Lines excerpted from a collection:
----------

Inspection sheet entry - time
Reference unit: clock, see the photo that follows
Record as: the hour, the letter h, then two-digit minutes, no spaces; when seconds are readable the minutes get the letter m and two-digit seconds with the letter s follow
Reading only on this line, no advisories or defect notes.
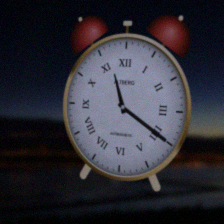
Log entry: 11h20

----------

▶ [What is being asked]
Reproduce the lines above word for word, leaving out the pictures.

▶ [Expected output]
Inspection sheet entry - time
Reference unit: clock, see the photo that follows
Record as: the hour, the letter h, then two-digit minutes, no spaces; when seconds are readable the minutes get the letter m and two-digit seconds with the letter s follow
Reading only on this line, no advisories or defect notes.
Log entry: 11h20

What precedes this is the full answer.